Exercise brief: Write out the lines below as a numbered list, skipping any blank ones.

Stored records:
=-=-=-=-=

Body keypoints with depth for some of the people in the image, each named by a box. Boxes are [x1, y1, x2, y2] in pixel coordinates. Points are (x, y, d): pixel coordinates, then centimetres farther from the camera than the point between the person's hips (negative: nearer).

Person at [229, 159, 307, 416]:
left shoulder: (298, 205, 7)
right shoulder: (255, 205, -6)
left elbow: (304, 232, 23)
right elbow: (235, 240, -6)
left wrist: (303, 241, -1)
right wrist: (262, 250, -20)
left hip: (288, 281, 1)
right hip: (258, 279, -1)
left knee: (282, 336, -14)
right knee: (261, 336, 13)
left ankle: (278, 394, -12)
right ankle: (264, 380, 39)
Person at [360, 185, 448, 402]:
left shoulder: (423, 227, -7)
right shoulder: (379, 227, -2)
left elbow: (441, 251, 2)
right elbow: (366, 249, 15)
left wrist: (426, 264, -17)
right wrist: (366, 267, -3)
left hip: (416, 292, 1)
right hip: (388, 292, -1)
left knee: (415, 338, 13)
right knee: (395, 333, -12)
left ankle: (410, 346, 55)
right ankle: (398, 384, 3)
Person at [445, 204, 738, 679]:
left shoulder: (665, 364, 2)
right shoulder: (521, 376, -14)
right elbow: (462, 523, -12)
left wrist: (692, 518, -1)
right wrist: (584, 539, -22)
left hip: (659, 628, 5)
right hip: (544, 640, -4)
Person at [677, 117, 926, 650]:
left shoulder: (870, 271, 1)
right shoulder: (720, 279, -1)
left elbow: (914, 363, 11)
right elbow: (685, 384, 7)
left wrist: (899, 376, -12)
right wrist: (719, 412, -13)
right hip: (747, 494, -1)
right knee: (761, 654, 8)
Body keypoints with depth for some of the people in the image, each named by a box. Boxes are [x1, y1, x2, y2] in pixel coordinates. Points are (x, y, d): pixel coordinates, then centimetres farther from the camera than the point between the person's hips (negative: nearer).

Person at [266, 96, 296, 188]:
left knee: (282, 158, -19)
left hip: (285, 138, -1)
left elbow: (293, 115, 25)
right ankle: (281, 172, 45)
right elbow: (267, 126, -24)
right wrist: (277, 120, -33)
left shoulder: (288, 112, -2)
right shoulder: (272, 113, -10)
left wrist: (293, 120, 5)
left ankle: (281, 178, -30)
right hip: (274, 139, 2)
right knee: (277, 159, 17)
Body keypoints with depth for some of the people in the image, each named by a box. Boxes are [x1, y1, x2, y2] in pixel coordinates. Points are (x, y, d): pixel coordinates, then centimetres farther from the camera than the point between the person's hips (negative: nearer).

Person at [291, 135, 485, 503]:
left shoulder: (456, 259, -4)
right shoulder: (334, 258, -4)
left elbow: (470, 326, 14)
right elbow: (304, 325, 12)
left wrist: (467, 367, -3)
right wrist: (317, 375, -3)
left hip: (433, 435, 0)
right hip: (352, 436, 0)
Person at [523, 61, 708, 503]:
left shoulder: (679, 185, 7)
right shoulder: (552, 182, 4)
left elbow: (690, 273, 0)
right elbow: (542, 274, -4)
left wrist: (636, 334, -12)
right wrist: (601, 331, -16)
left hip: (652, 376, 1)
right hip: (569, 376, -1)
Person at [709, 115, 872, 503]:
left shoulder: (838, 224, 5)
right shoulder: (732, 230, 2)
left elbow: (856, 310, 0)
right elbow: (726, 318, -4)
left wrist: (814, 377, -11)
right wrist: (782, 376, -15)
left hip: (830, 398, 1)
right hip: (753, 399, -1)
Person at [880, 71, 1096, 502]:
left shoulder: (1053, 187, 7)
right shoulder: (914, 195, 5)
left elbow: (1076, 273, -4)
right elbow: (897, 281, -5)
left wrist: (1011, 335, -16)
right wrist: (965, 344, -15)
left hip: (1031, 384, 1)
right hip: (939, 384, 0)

=-=-=-=-=

Written solution:
1. Body keypoints with depth for some of the people in the image, each named by a box. Boxes are [x1, y1, x2, y2] in pixel coordinates. Points are (x, y, d): pixel coordinates, then centimetres farther from the camera than the point between the person's hips (negative: nearer).
2. Person at [229, 159, 307, 416]:
3. left shoulder: (298, 205, 7)
4. right shoulder: (255, 205, -6)
5. left elbow: (304, 232, 23)
6. right elbow: (235, 240, -6)
7. left wrist: (303, 241, -1)
8. right wrist: (262, 250, -20)
9. left hip: (288, 281, 1)
10. right hip: (258, 279, -1)
11. left knee: (282, 336, -14)
12. right knee: (261, 336, 13)
13. left ankle: (278, 394, -12)
14. right ankle: (264, 380, 39)
15. Person at [360, 185, 448, 402]:
16. left shoulder: (423, 227, -7)
17. right shoulder: (379, 227, -2)
18. left elbow: (441, 251, 2)
19. right elbow: (366, 249, 15)
20. left wrist: (426, 264, -17)
21. right wrist: (366, 267, -3)
22. left hip: (416, 292, 1)
23. right hip: (388, 292, -1)
24. left knee: (415, 338, 13)
25. right knee: (395, 333, -12)
26. left ankle: (410, 346, 55)
27. right ankle: (398, 384, 3)
28. Person at [445, 204, 738, 679]:
29. left shoulder: (665, 364, 2)
30. right shoulder: (521, 376, -14)
31. right elbow: (462, 523, -12)
32. left wrist: (692, 518, -1)
33. right wrist: (584, 539, -22)
34. left hip: (659, 628, 5)
35. right hip: (544, 640, -4)
36. Person at [677, 117, 926, 650]:
37. left shoulder: (870, 271, 1)
38. right shoulder: (720, 279, -1)
39. left elbow: (914, 363, 11)
40. right elbow: (685, 384, 7)
41. left wrist: (899, 376, -12)
42. right wrist: (719, 412, -13)
43. right hip: (747, 494, -1)
44. right knee: (761, 654, 8)
45. Body keypoints with depth for some of the people in the image, each named by a box. Boxes are [x1, y1, x2, y2] in pixel coordinates. Points are (x, y, d): pixel coordinates, then centimetres farther from the camera than the point between the person's hips (negative: nearer).
46. Person at [266, 96, 296, 188]:
47. left knee: (282, 158, -19)
48. left hip: (285, 138, -1)
49. left elbow: (293, 115, 25)
50. right ankle: (281, 172, 45)
51. right elbow: (267, 126, -24)
52. right wrist: (277, 120, -33)
53. left shoulder: (288, 112, -2)
54. right shoulder: (272, 113, -10)
55. left wrist: (293, 120, 5)
56. left ankle: (281, 178, -30)
57. right hip: (274, 139, 2)
58. right knee: (277, 159, 17)
59. Body keypoints with depth for some of the people in the image, each named by a box. Boxes are [x1, y1, x2, y2] in pixel coordinates. Points are (x, y, d): pixel coordinates, then centimetres farther from the camera than the point between the person's hips (negative: nearer).
60. Person at [291, 135, 485, 503]:
61. left shoulder: (456, 259, -4)
62. right shoulder: (334, 258, -4)
63. left elbow: (470, 326, 14)
64. right elbow: (304, 325, 12)
65. left wrist: (467, 367, -3)
66. right wrist: (317, 375, -3)
67. left hip: (433, 435, 0)
68. right hip: (352, 436, 0)
69. Person at [523, 61, 708, 503]:
70. left shoulder: (679, 185, 7)
71. right shoulder: (552, 182, 4)
72. left elbow: (690, 273, 0)
73. right elbow: (542, 274, -4)
74. left wrist: (636, 334, -12)
75. right wrist: (601, 331, -16)
76. left hip: (652, 376, 1)
77. right hip: (569, 376, -1)
78. Person at [709, 115, 872, 503]:
79. left shoulder: (838, 224, 5)
80. right shoulder: (732, 230, 2)
81. left elbow: (856, 310, 0)
82. right elbow: (726, 318, -4)
83. left wrist: (814, 377, -11)
84. right wrist: (782, 376, -15)
85. left hip: (830, 398, 1)
86. right hip: (753, 399, -1)
87. Person at [880, 71, 1096, 502]:
88. left shoulder: (1053, 187, 7)
89. right shoulder: (914, 195, 5)
90. left elbow: (1076, 273, -4)
91. right elbow: (897, 281, -5)
92. left wrist: (1011, 335, -16)
93. right wrist: (965, 344, -15)
94. left hip: (1031, 384, 1)
95. right hip: (939, 384, 0)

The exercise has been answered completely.